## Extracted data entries
========================
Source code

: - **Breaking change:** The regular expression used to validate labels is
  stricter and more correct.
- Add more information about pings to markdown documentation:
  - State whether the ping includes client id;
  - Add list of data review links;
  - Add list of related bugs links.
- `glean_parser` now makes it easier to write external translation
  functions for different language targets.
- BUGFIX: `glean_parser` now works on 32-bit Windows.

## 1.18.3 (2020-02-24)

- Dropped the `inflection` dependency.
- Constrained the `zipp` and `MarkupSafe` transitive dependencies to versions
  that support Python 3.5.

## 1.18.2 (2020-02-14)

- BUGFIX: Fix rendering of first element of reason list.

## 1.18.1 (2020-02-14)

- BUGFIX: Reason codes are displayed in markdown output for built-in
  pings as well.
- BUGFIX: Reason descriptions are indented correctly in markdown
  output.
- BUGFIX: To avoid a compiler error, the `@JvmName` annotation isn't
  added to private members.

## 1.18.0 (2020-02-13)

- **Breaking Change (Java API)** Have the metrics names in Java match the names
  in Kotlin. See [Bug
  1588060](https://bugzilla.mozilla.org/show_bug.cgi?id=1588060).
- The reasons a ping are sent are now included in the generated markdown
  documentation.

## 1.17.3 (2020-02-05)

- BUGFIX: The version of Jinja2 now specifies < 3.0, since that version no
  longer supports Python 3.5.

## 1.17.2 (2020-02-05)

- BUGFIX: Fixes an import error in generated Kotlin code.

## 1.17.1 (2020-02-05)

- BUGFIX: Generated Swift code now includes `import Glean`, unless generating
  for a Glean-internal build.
========================
## Task to carry out
Quote the data above from the line containing "stricter and more correct." to the line containing "- Dropped the", inclusive, and stop.

## Task answer
  stricter and more correct.
- Add more information about pings to markdown documentation:
  - State whether the ping includes client id;
  - Add list of data review links;
  - Add list of related bugs links.
- `glean_parser` now makes it easier to write external translation
  functions for different language targets.
- BUGFIX: `glean_parser` now works on 32-bit Windows.

## 1.18.3 (2020-02-24)

- Dropped the `inflection` dependency.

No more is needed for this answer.